## DATA IN THIS EXERCISE
──────────────────────────────

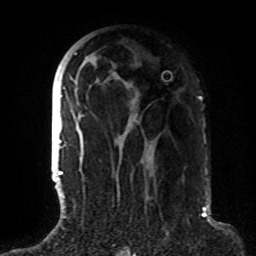
Breast MRI (dynamic contrast-enhanced), one axial slice. Position 45 of 72 along the scan axis. Cropped to one breast. Dynamic contrast-enhanced series, time point 2 of 8 at this slice position (early post-contrast). 1.5 T. TE 4.2 ms, TR 7 ms. 256 × 256 image matrix, field of view 180 × 180 mm. Female patient.
Annotated regions visible in this slice (semi-automatically segmented with operator editing):
- enhancing-tissue mask used for the functional tumour volume (all voxels passing the contrast-enhancement thresholds inside the analysis volume; usually the tumour): box from (x=63, y=53) to (x=153, y=187) px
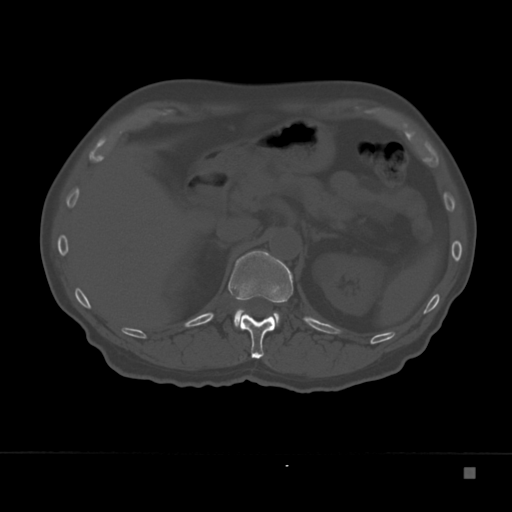
CT including the spine, one axial slice. Position 126 of 332 along the scan axis. Reconstruction kernel Br40s. 120 kVp. Bone window (W 1800 / L 400 HU). 1.5 mm slice thickness. 512 × 512 image matrix, field of view 389 × 389 mm. Patient: male, 72 years. From the clinical record (not read from this slice): primary cancer: skeletal.
Annotated regions visible in this slice (semi-automatically segmented with operator editing):
- L1 vertebra: box from (x=234, y=309) to (x=281, y=328) px
- T12 vertebra: (x=228, y=251)–(x=294, y=359)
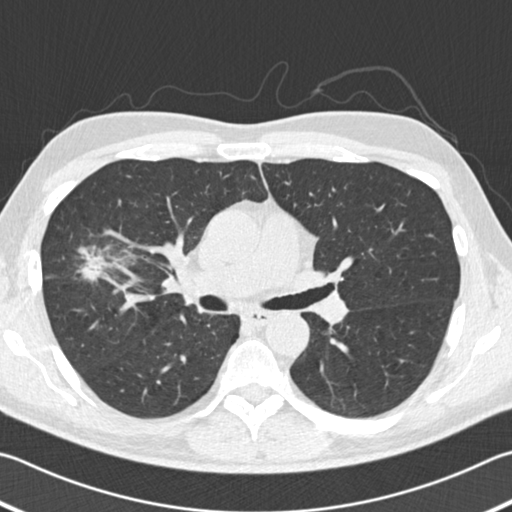
Low-dose screening chest CT, axial slice; second screening round (one year after baseline); lung window (W 1500 / L -600 HU); 120 kVp; slice 70 of 182 in the series. Male participant, aged 56 years at enrolment.
Expert-annotated lung lesion, bounding box <50,234,138,299> (left, top, right, bottom; pixels). Reader record for this screening exam (exam-level; its link to the box is not recorded): non-calcified nodule or mass ≥4 mm, right upper lobe, 18 × 14 mm, spiculated (stellate) margins, soft tissue attenuation, pre-existing on the prior screen: yes; interval growth: yes. Later outcome: lung cancer diagnosed 42 days after this screen — bronchiolo-alveolar adenocarcinoma, NOS, right upper lobe, well differentiated (G1), stage IIB (AJCC 6th edition), 30 mm at pathology.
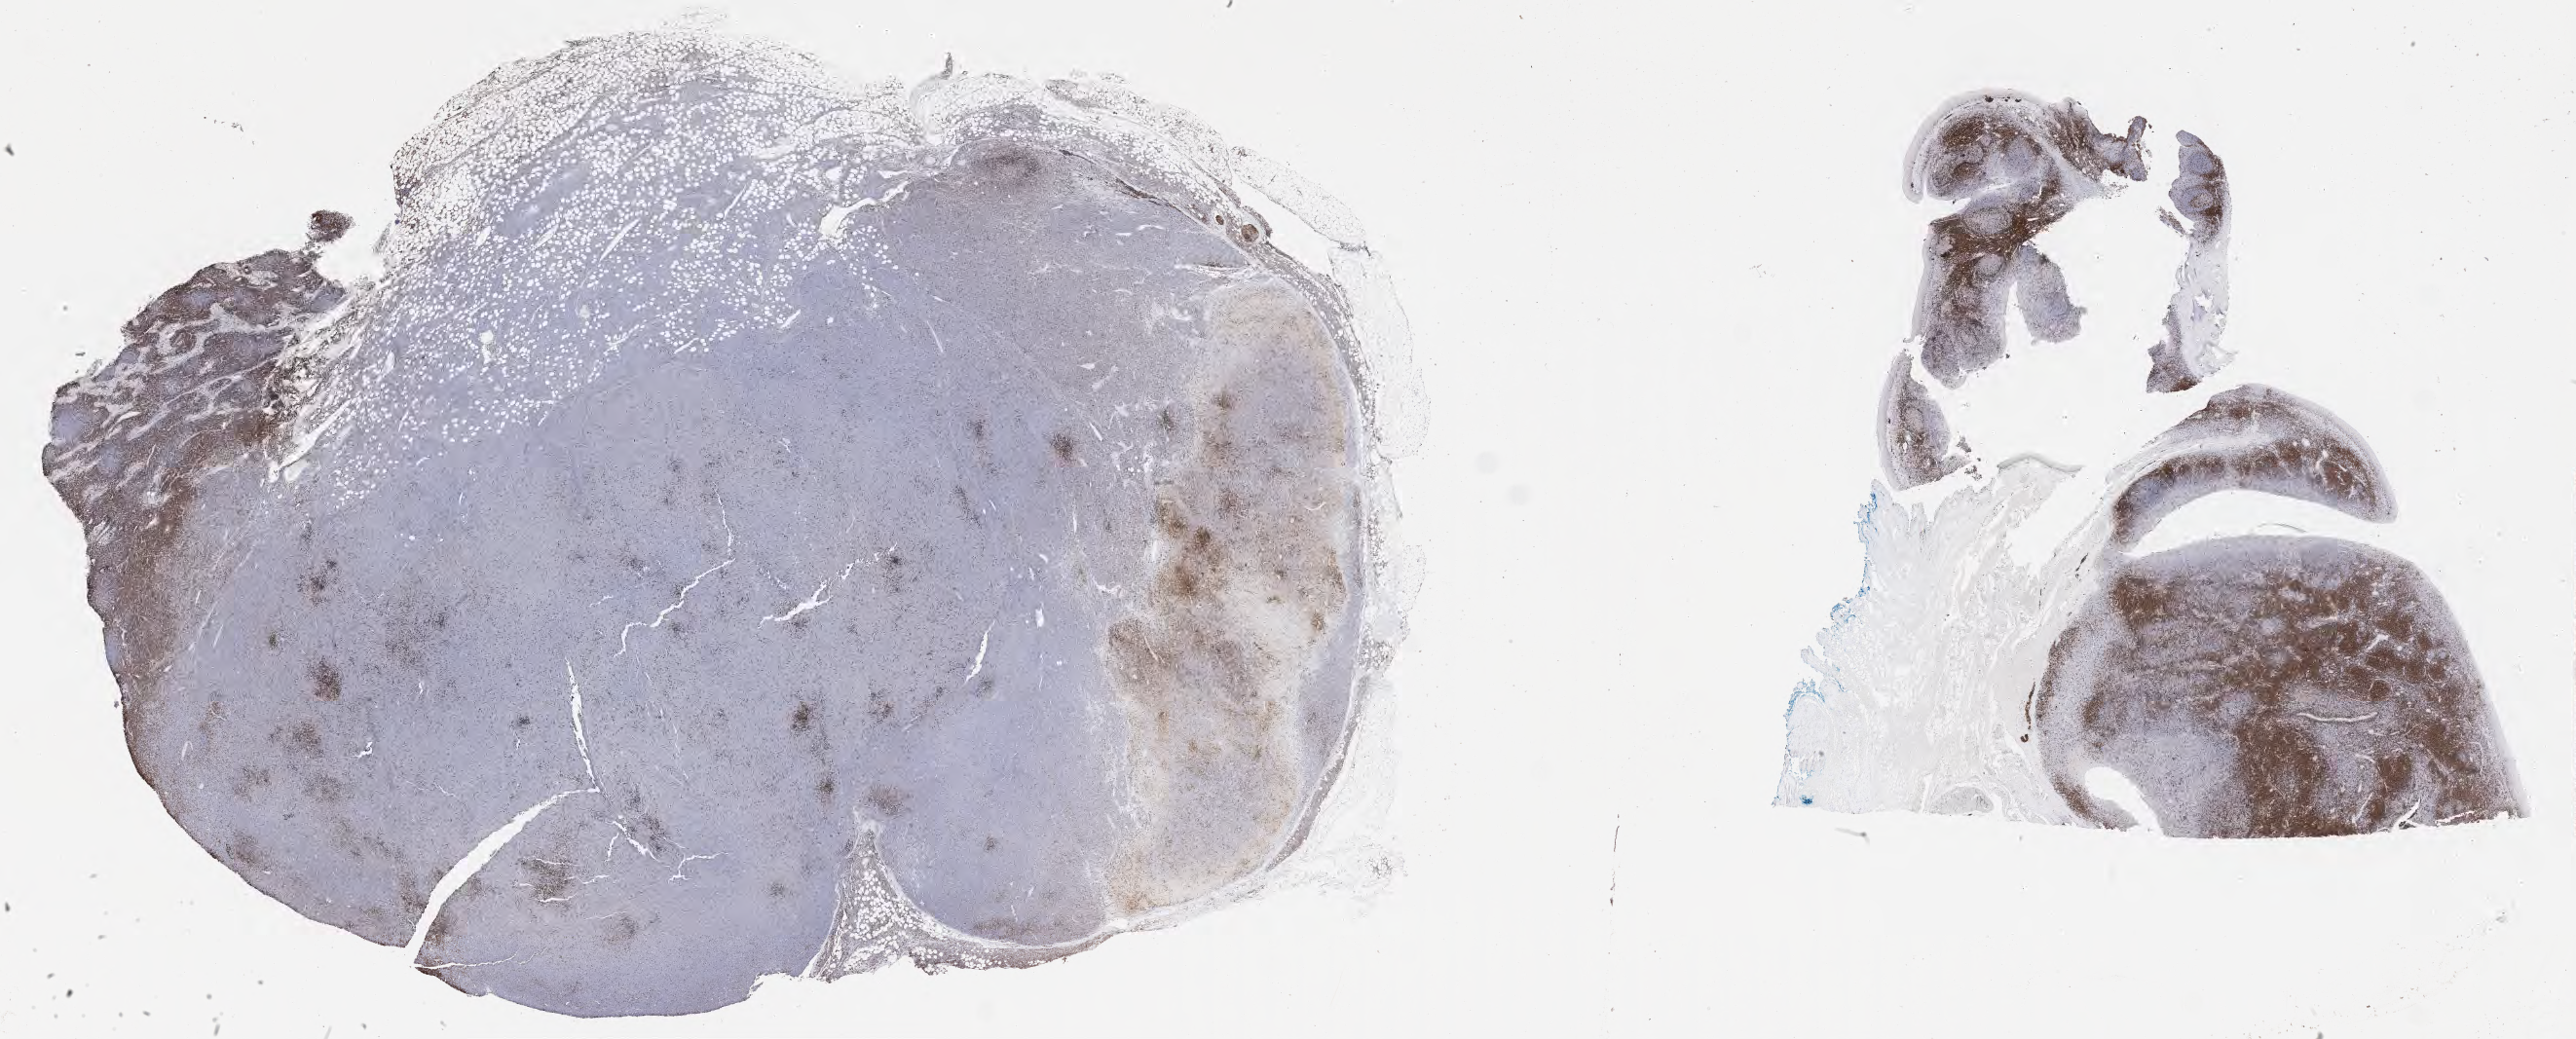
Whole-slide image, immunohistochemical stain for CD3, low-resolution overview of the scanned area, about 42.8 x 17.3 mm. Tumor tissue. Male patient, aged 57.
• diagnosis: Burkitt lymphoma, NOS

──────────────────────────────

## EXERCISE
Lines with "series" in the records above: copy every one of them.

## ANSWER SECTION
Breast MRI (dynamic contrast-enhanced), one axial slice. Position 45 of 72 along the scan axis. Cropped to one breast. Dynamic contrast-enhanced series, time point 2 of 8 at this slice position (early post-contrast). 1.5 T. TE 4.2 ms, TR 7 ms. 256 × 256 image matrix, field of view 180 × 180 mm. Female patient.
Low-dose screening chest CT, axial slice; second screening round (one year after baseline); lung window (W 1500 / L -600 HU); 120 kVp; slice 70 of 182 in the series. Male participant, aged 56 years at enrolment.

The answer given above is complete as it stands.